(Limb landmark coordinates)
++++++++++++++++++++

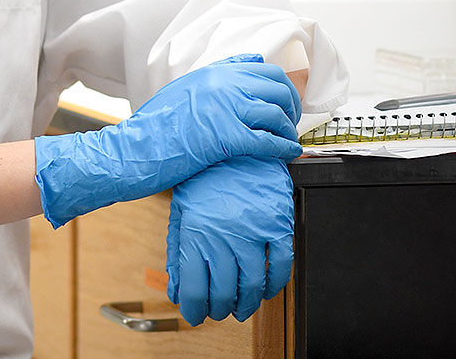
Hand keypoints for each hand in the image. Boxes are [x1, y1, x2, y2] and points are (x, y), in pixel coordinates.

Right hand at [35, 55, 301, 227]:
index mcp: (211, 72)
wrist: (131, 151)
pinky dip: (282, 148)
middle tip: (291, 123)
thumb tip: (245, 67)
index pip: (264, 69)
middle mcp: (221, 84)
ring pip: (276, 114)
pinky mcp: (225, 137)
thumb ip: (213, 80)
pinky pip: (266, 140)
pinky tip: (286, 155)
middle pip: (277, 88)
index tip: (285, 102)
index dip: (282, 87)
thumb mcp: (181, 91)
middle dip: (291, 107)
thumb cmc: (152, 128)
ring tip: (289, 141)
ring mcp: (224, 109)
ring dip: (288, 130)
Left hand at [166, 155, 295, 324]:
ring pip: (253, 285)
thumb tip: (174, 288)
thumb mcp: (182, 211)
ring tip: (241, 306)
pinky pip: (282, 265)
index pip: (194, 290)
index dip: (194, 310)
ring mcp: (253, 231)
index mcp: (196, 233)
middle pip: (223, 293)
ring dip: (247, 303)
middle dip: (219, 310)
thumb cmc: (205, 174)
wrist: (235, 141)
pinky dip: (275, 284)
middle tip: (218, 311)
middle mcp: (224, 236)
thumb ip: (177, 252)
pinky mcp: (277, 223)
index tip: (195, 314)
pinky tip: (266, 288)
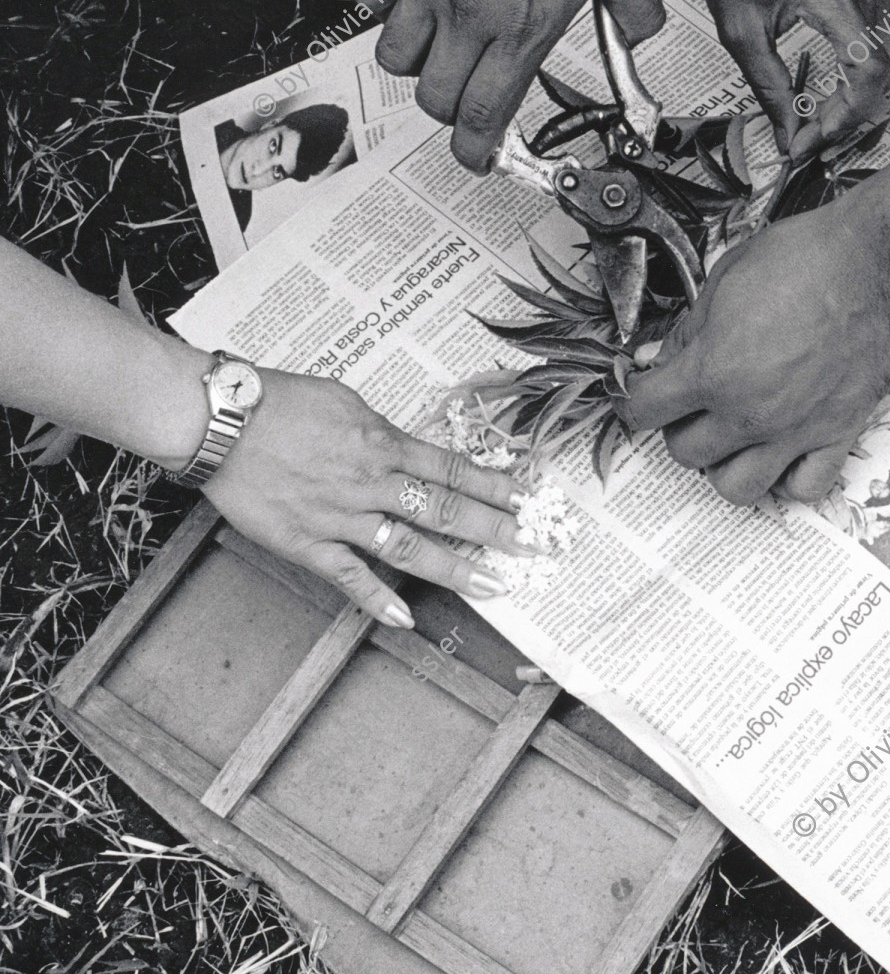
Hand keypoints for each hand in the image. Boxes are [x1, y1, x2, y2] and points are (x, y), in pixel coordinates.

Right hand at [203, 370, 538, 626]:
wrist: (220, 419)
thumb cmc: (282, 402)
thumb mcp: (347, 403)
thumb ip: (382, 432)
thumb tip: (410, 449)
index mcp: (383, 444)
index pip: (454, 470)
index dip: (496, 489)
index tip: (530, 501)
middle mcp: (371, 483)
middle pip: (445, 510)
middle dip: (495, 530)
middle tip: (536, 547)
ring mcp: (340, 516)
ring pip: (408, 547)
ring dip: (454, 569)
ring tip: (494, 586)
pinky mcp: (305, 542)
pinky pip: (347, 576)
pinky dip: (376, 601)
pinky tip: (406, 620)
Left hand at [614, 204, 889, 505]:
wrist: (881, 262)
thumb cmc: (810, 258)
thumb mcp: (727, 277)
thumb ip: (690, 329)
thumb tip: (664, 357)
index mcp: (714, 370)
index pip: (644, 410)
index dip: (635, 397)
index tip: (642, 391)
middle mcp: (749, 412)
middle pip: (686, 453)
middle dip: (680, 427)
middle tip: (692, 403)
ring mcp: (795, 431)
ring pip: (736, 487)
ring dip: (725, 465)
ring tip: (732, 436)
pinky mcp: (838, 434)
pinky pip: (804, 487)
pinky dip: (787, 479)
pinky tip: (783, 452)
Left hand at [700, 0, 889, 161]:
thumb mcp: (740, 27)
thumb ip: (769, 85)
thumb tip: (788, 132)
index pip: (867, 74)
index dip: (846, 116)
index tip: (814, 138)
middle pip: (885, 73)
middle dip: (851, 114)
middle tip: (812, 135)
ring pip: (889, 61)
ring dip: (858, 96)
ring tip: (820, 115)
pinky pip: (883, 40)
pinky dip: (864, 71)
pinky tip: (833, 84)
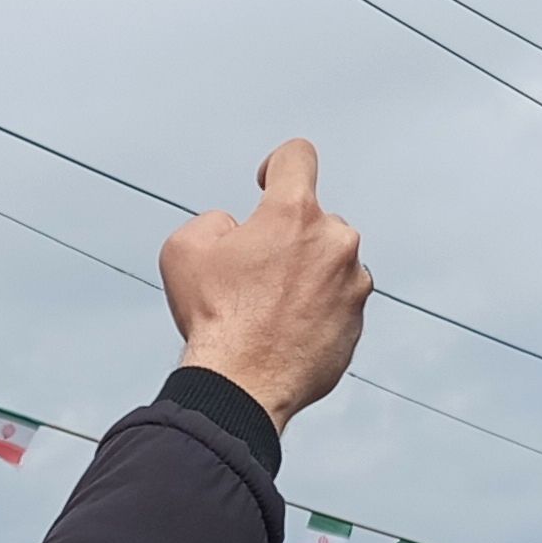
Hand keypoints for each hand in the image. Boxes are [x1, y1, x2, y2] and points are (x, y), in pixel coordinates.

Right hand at [159, 139, 368, 429]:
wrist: (241, 386)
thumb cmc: (213, 318)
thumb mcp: (184, 249)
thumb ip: (215, 221)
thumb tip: (237, 229)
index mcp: (293, 213)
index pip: (297, 156)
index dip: (276, 165)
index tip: (265, 185)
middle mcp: (334, 242)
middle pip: (313, 219)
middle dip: (287, 237)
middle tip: (254, 274)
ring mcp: (353, 284)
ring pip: (329, 262)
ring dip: (305, 274)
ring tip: (269, 309)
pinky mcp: (357, 322)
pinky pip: (337, 303)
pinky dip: (315, 310)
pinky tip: (285, 333)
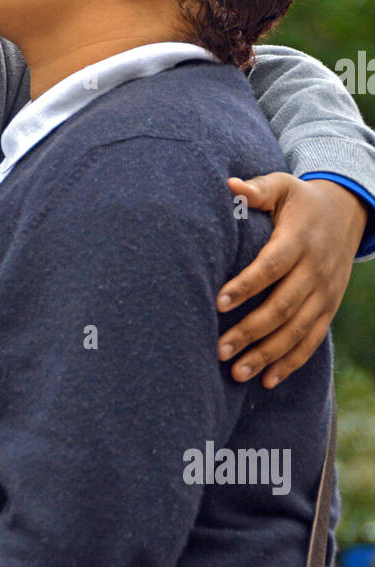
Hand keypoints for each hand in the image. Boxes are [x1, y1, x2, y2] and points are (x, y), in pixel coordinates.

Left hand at [216, 175, 366, 387]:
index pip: (272, 266)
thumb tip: (230, 185)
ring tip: (236, 373)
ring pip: (296, 331)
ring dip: (267, 355)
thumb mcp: (283, 186)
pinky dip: (291, 363)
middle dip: (250, 331)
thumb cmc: (300, 200)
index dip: (247, 285)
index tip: (219, 303)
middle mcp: (315, 271)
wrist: (346, 213)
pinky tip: (266, 381)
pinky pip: (311, 341)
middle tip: (218, 350)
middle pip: (282, 306)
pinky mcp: (328, 309)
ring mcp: (324, 294)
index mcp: (299, 240)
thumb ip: (258, 189)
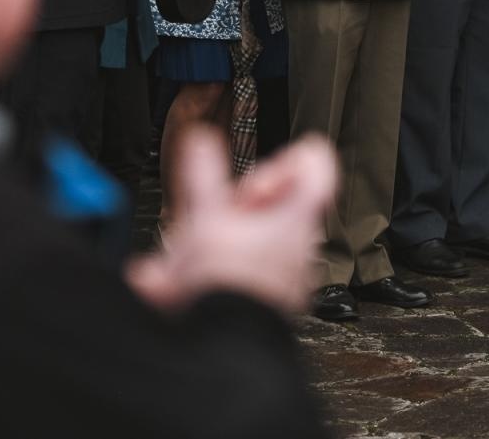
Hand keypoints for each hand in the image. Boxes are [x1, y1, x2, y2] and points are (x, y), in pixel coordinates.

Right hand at [127, 128, 336, 314]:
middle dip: (231, 210)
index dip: (282, 160)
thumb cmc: (226, 286)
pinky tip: (173, 285)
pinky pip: (240, 276)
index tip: (252, 185)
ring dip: (213, 244)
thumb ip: (204, 174)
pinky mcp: (270, 304)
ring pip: (251, 242)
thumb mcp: (207, 219)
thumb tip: (202, 137)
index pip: (315, 163)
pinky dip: (211, 276)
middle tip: (212, 223)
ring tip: (181, 262)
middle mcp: (302, 245)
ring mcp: (290, 276)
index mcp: (297, 216)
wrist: (225, 351)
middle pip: (275, 205)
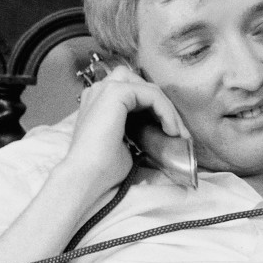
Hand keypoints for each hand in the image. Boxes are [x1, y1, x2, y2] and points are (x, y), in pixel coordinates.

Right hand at [64, 64, 189, 200]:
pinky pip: (150, 94)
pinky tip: (170, 130)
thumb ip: (140, 132)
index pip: (135, 94)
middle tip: (176, 131)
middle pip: (142, 85)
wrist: (86, 177)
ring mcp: (105, 89)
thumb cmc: (103, 168)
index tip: (174, 134)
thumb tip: (164, 136)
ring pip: (148, 88)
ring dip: (166, 107)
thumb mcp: (127, 145)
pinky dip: (165, 110)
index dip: (157, 110)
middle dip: (163, 106)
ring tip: (175, 131)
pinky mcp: (115, 93)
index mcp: (99, 103)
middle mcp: (99, 91)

++++++++++++++++++++

**Exercise goal:**
This exercise asks for an exact copy of the lines from the first one in the data through the line that contains "pinky mcp: (305, 542)", pictures excluded.

**Output:**
Hand keypoints for each hand in the image. Boxes are [x1, y1, x2, y2] and points are (x, y), in pixel coordinates.

Right hand at [35, 55, 301, 227]:
index mcp: (211, 72)
wrist: (131, 151)
pinky dip: (282, 148)
middle tip: (291, 123)
thumb tip: (245, 67)
index pip: (264, 69)
middle mcp: (221, 84)
ring pip: (276, 114)
pinky mcp: (225, 137)
thumb ip: (213, 80)
pinky pip: (266, 140)
pinky tip: (286, 155)
middle pip: (277, 88)
index tip: (285, 102)
index dip: (282, 87)
thumb mcp: (181, 91)
middle dip: (291, 107)
thumb cmc: (152, 128)
ring tip: (289, 141)
ring mcp: (224, 109)
ring dip: (288, 130)
Left hand at [166, 155, 295, 324]:
ring pip: (253, 285)
thumb tip: (174, 288)
thumb mcp: (182, 211)
ring tip: (241, 306)
pinky pip: (282, 265)
index pip: (194, 290)
index dip: (194, 310)
ring mcp: (253, 231)
index mcp: (196, 233)
middle pip: (223, 293)
ring dip: (247, 303)
middle dip: (219, 310)
thumb cmc: (205, 174)
wrist: (235, 141)
pinky dip: (275, 284)
middle tip: (218, 311)
middle mcp: (224, 236)
thumb ip: (177, 252)
pinky mcp: (277, 223)
index tip: (195, 314)
pinky tip: (266, 288)
Hand keypoints for each hand in the image. Boxes are [x1, y1, x2, y2] and points are (x, y), in pixel coordinates.

Right hand at [203, 370, 538, 626]:
wrist: (220, 419)
thumb cmc: (282, 402)
thumb mcp: (347, 403)
thumb ip: (382, 432)
thumb tip: (410, 449)
index mcp: (383, 444)
index pip: (454, 470)
index dip: (496, 489)
index tip: (530, 501)
middle mcp: (371, 483)
middle pip: (445, 510)
middle dip: (495, 530)
middle tip: (536, 547)
ring mcp: (340, 516)
ring pip: (408, 547)
ring dip: (454, 569)
ring tip: (494, 586)
pinky mcp: (305, 542)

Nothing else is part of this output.